§ **Selected extract**
Pursuant to Rule 425 of the Securities Act

of 1933, as amended, and deemed filed

pursuant to Rule 14d-2 and Rule 14a-12

under the Securities Exchange Act of

1934, as amended

Subject Company: CB Bancshares, Inc.

Commission File No. 0-12396

 

The following is a copy of materials used in presentations made to investors by CPB Inc. held on April 24, 2003 and posted on its web site (www.cpbi.com) on April 24, 2003.

 



 

Slide 1

 

CPB Inc.

 

[LOGO]          Merger with          [LOGO]

 

CB Bancshares, Inc.

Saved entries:
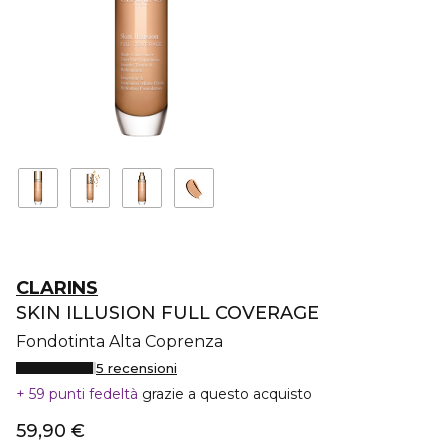
CLARINS
SKIN ILLUSION FULL COVERAGE
Fondotinta Alta Coprenza
5 recensioni
59 punti fedeltà
grazie a questo acquisto
59,90 €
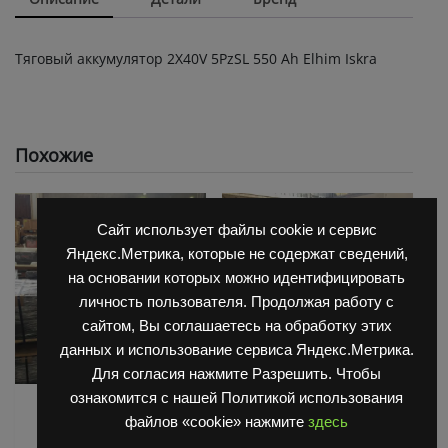
Тяговый аккумулятор 2X40V 5PzSL 550 Ah Elhim Iskra
Похожие
Сайт использует файлы cookie и сервис
Яндекс.Метрика, которые не содержат сведений,
на основании которых можно идентифицировать
личность пользователя. Продолжая работу с
сайтом, Вы соглашаетесь на обработку этих
данных и использование сервиса Яндекс.Метрика.
Для согласия нажмите Разрешить. Чтобы
ознакомится с нашей Политикой использования
АКБ для Balkanсar
АКБ для Balkanсar
файлов «cookie» нажмите
здесь
(Балканкар)
(Балканкар)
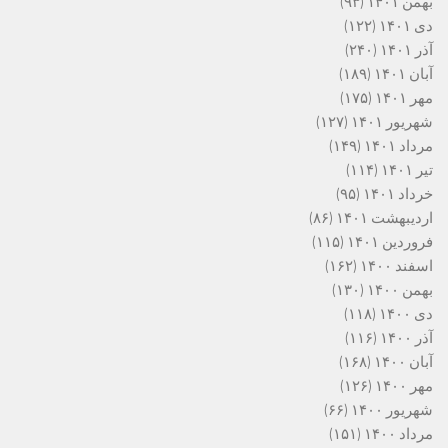
بهمن ۱۴۰۱
(۹۳)
دی ۱۴۰۱
(۱۲۲)
آذر ۱۴۰۱
(۲۴۰)
آبان ۱۴۰۱
(۱۸۹)
مهر ۱۴۰۱
(۱۷۵)
شهریور ۱۴۰۱
(۱۲۷)
مرداد ۱۴۰۱
(۱۴۹)
تیر ۱۴۰۱
(۱۱۴)
خرداد ۱۴۰۱
(۹۵)
اردیبهشت ۱۴۰۱
(۸۶)
فروردین ۱۴۰۱
(۱۱۵)
اسفند ۱۴۰۰
(۱۶۲)
بهمن ۱۴۰۰
(۱۳۰)
دی ۱۴۰۰
(۱۱۸)
آذر ۱۴۰۰
(۱۱۶)
آبان ۱۴۰۰
(۱۶۸)
مهر ۱۴۰۰
(۱۲۶)
شهریور ۱۴۰۰
(۶۶)
مرداد ۱۴۰۰
(۱۵۱)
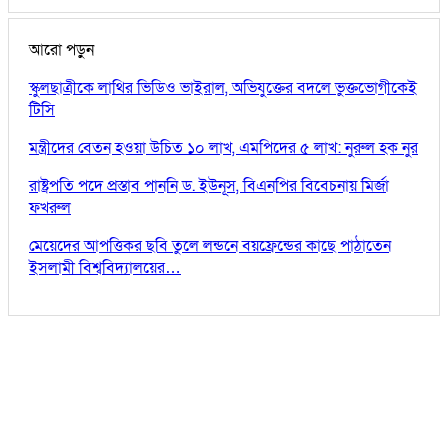
আরো পড়ুন
স্কুলছাত্রীকে লাথির ভিডিও ভাইরাল, অভিযুক্তের বদলে ভুক্তভোগীকেই
টিসি
মন্ত্রীদের বেতন হওয়া উচিত ১০ লাখ, এমপিদের ৫ লাখ: নুরুল হক নুর
রাষ্ট্রপতি পদে প্রস্তাব পাননি ড. ইউনূস, বিএনপির বিবেচনায় মির্জা
ফখরুল
মেয়েদের আপত্তিকর ছবি তুলে লন্ডনে বয়ফ্রেন্ডের কাছে পাঠাতেন
ইসলামী বিশ্ববিদ্যালয়ের…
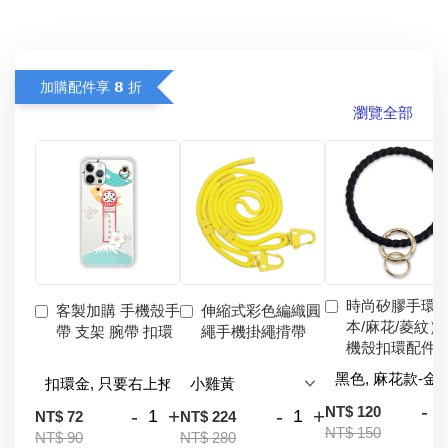
加購配件享 𝟴 折
瀏覽全部
時尚矽膠手環
客製加購 手機殼手
伸縮式彩色編織圓
本/麻花/菱紋）
帶 支架 腕帶 扣環
繩手機掛繩揹帶
機殼扣環配件
-
NT$ 120
-
+
-
+
NT$ 72
NT$ 224
NT$ 150
NT$ 90
NT$ 280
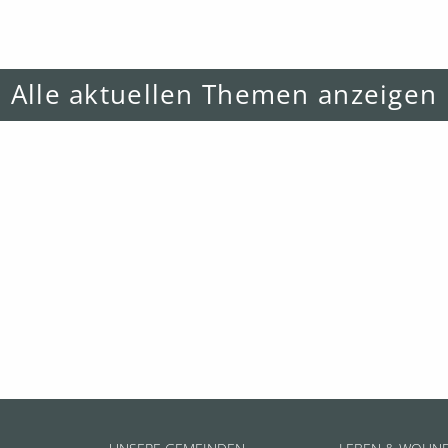
Alle aktuellen Themen anzeigen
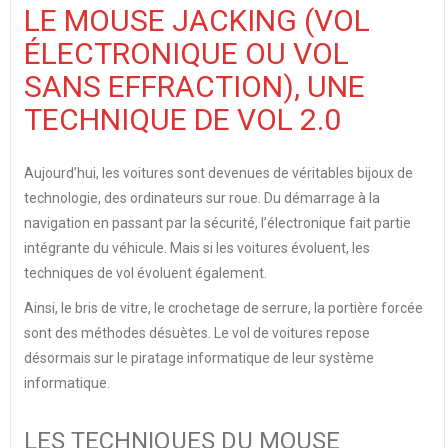
LE MOUSE JACKING (VOL
ÉLECTRONIQUE OU VOL
SANS EFFRACTION), UNE
TECHNIQUE DE VOL 2.0
Aujourd’hui, les voitures sont devenues de véritables bijoux de
technologie, des ordinateurs sur roue. Du démarrage à la
navigation en passant par la sécurité, l’électronique fait partie
intégrante du véhicule. Mais si les voitures évoluent, les
techniques de vol évoluent également.
Ainsi, le bris de vitre, le crochetage de serrure, la portière forcée
sont des méthodes désuètes. Le vol de voitures repose
désormais sur le piratage informatique de leur système
informatique.
LES TECHNIQUES DU MOUSE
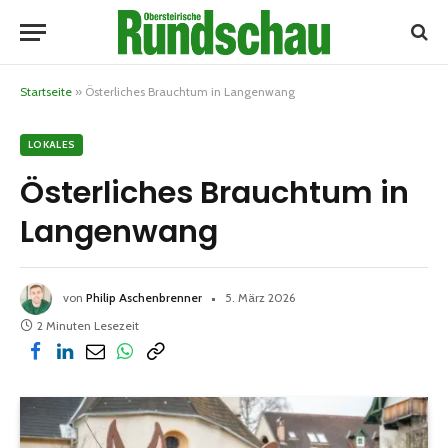
Startseite
»
Österliches Brauchtum in Langenwang
LOKALES
Österliches Brauchtum in
Langenwang
von
Philip Aschenbrenner
5. März 2026
2 Minuten Lesezeit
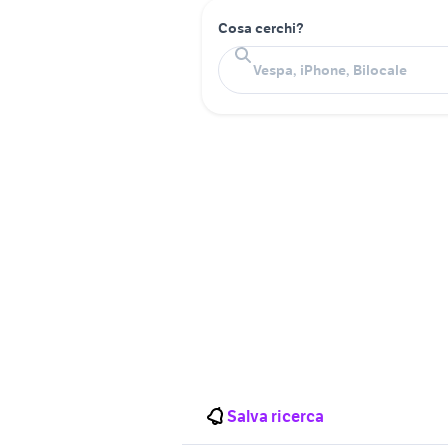
Cosa cerchi?
Salva ricerca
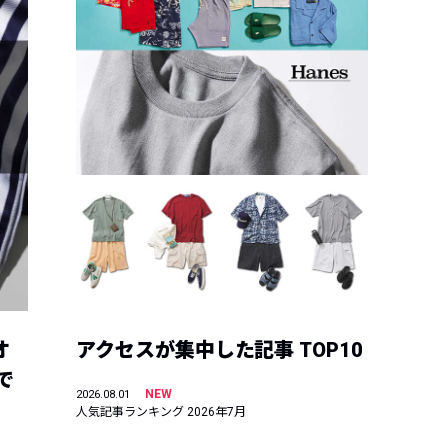
オ
アクセスが集中した記事 TOP10
で
NEW
2026.08.01
人気記事ランキング 2026年7月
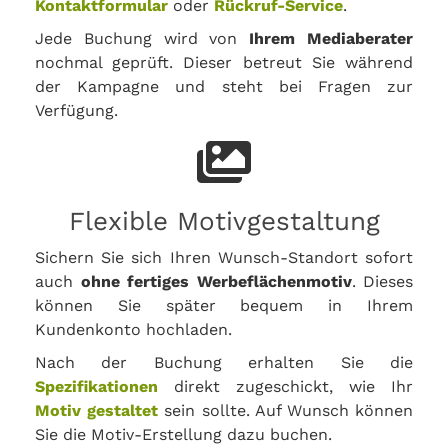
Kontaktformular
oder
Rückruf-Service
.
Jede Buchung wird von
Ihrem Mediaberater
nochmal geprüft. Dieser betreut Sie während
der Kampagne und steht bei Fragen zur
Verfügung.
Flexible Motivgestaltung
Sichern Sie sich Ihren Wunsch-Standort sofort
auch
ohne fertiges Werbeflächenmotiv
. Dieses
können Sie später bequem in Ihrem
Kundenkonto hochladen.
Nach der Buchung erhalten Sie die
Spezifikationen
direkt zugeschickt, wie Ihr
Motiv gestaltet
sein sollte. Auf Wunsch können
Sie die Motiv-Erstellung dazu buchen.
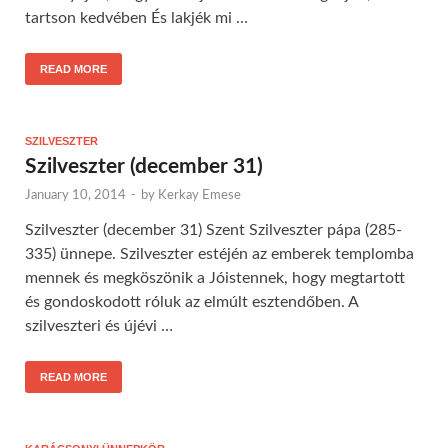
tartson kedvében És lakjék mi …
READ MORE
SZILVESZTER
Szilveszter (december 31)
January 10, 2014
-
by
Kerkay Emese
Szilveszter (december 31) Szent Szilveszter pápa (285-
335) ünnepe. Szilveszter estéjén az emberek templomba
mennek és megköszönik a Jóistennek, hogy megtartott
és gondoskodott róluk az elmúlt esztendőben. A
szilveszteri és újévi …
READ MORE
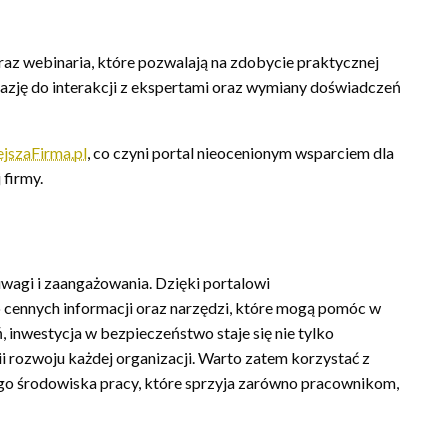
raz webinaria, które pozwalają na zdobycie praktycznej
azję do interakcji z ekspertami oraz wymiany doświadczeń
jszaFirma.pl
, co czyni portal nieocenionym wsparciem dla
firmy.
wagi i zaangażowania. Dzięki portalowi
 cennych informacji oraz narzędzi, które mogą pomóc w
, inwestycja w bezpieczeństwo staje się nie tylko
i rozwoju każdej organizacji. Warto zatem korzystać z
go środowiska pracy, które sprzyja zarówno pracownikom,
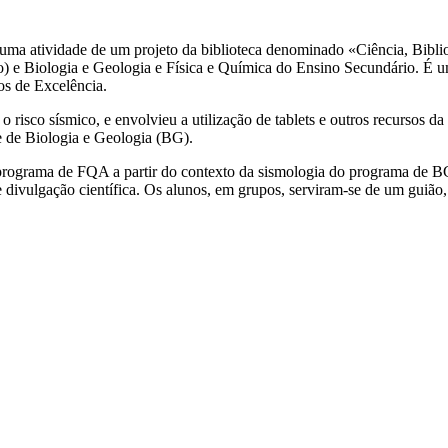
a uma atividade de um projeto da biblioteca denominado «Ciência, Bibliote
iclo) e Biologia e Geologia e Física e Química do Ensino Secundário. 
os de Excelência.
 o risco sísmico, e envolvieu a utilização de tablets e outros recursos d
 e de Biologia e Geologia (BG).
programa de FQA a partir do contexto da sismologia do programa de BG
 divulgação científica. Os alunos, em grupos, serviram-se de um guião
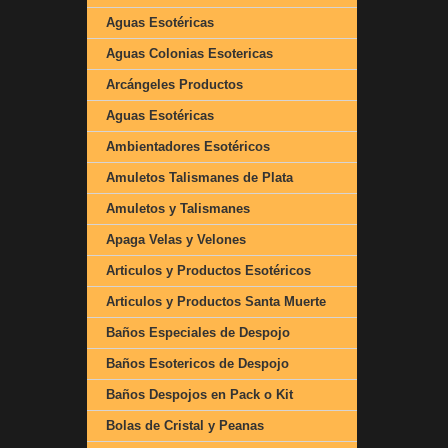
Aguas Esotéricas
Aguas Colonias Esotericas
Arcángeles Productos
Aguas Esotéricas
Ambientadores Esotéricos
Amuletos Talismanes de Plata
Amuletos y Talismanes
Apaga Velas y Velones
Articulos y Productos Esotéricos
Articulos y Productos Santa Muerte
Baños Especiales de Despojo
Baños Esotericos de Despojo
Baños Despojos en Pack o Kit
Bolas de Cristal y Peanas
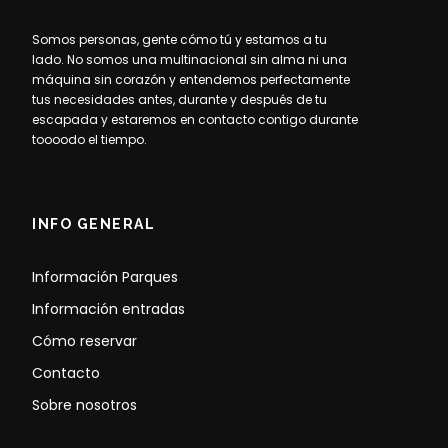
Somos personas, gente cómo tú y estamos a tu
lado. No somos una multinacional sin alma ni una
máquina sin corazón y entendemos perfectamente
tus necesidades antes, durante y después de tu
escapada y estaremos en contacto contigo durante
toooodo el tiempo.
INFO GENERAL
Información Parques
Información entradas
Cómo reservar
Contacto
Sobre nosotros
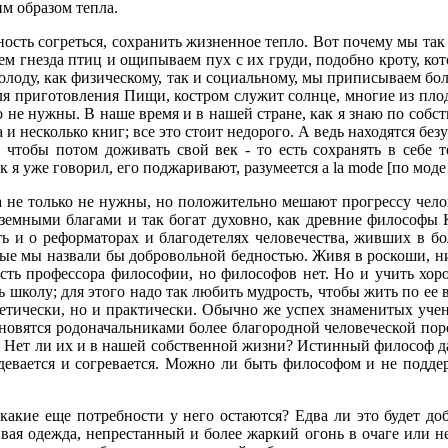
м образом тепла.
ость согреться, сохранить жизненное тепло. Вот почему мы так 
ем гнезда птиц и ощипываем пух с их груди, подобно кроту, кот
; холоду, как физическому, так и социальному, мы приписываем б
ля приготовления Пищи, костром служит солнце, многие из пло
 не нужны. В наше время и в нашей стране, как я знаю по собс
га и несколько книг; все это стоит недорого. А ведь находятся б
 чтобы потом доживать свой век - то есть сохранять в себе 
 я уже говорил, его поджаривают, разумеется a la mode [по моде 
 не только не нужны, но положительно мешают прогрессу челов
 земными благами и так богат духовно, как древние философы
ть и о реформаторах и благодетелях человечества, живших в б
рые мы назвали бы добровольной бедностью. Живя в роскоши, нич
с есть профессора философии, но философов нет. Но и учить хор
 школу; для этого надо так любить мудрость, чтобы жить по ее 
етически, но и практически. Обычно же успех знаменитых учен
становятся родоначальниками более благородной человеческой 
 Нет ли их и в нашей собственной жизни? Истинный философ да
, одевается и согревается. Можно ли быть философом и не подд
какие еще потребности у него остаются? Едва ли это будет доб
вая одежда, непрестанный и более жаркий огонь в очаге или н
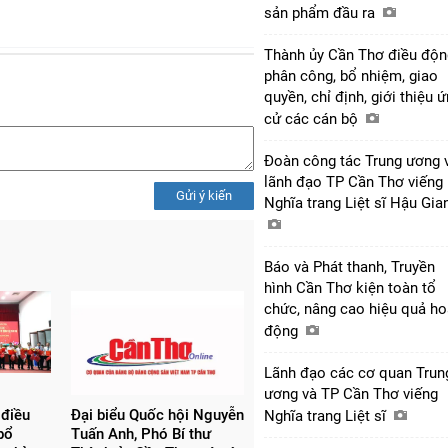
sản phẩm đầu ra
Thành ủy Cần Thơ điều độn
phân công, bổ nhiệm, giao
quyền, chỉ định, giới thiệu 
cử các cán bộ
Đoàn công tác Trung ương 
lãnh đạo TP Cần Thơ viếng
Gửi ý kiến
Nghĩa trang Liệt sĩ Hậu Gi
Báo và Phát thanh, Truyền
hình Cần Thơ kiện toàn tổ
chức, nâng cao hiệu quả ho
động
Lãnh đạo các cơ quan Trun
ương và TP Cần Thơ viếng
 điều
Đại biểu Quốc hội Nguyễn
Nghĩa trang Liệt sĩ
bổ
Tuấn Anh, Phó Bí thư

§ **Task objective**
In the merger filing, write out the passage that opens with "under the Securities" and closes with "April 24, 2003.", substituting "shareholders" for "investors".

§ **Task output**
under the Securities Exchange Act of

1934, as amended

Subject Company: CB Bancshares, Inc.

Commission File No. 0-12396

 

The following is a copy of materials used in presentations made to shareholders by CPB Inc. held on April 24, 2003 and posted on its web site (www.cpbi.com) on April 24, 2003.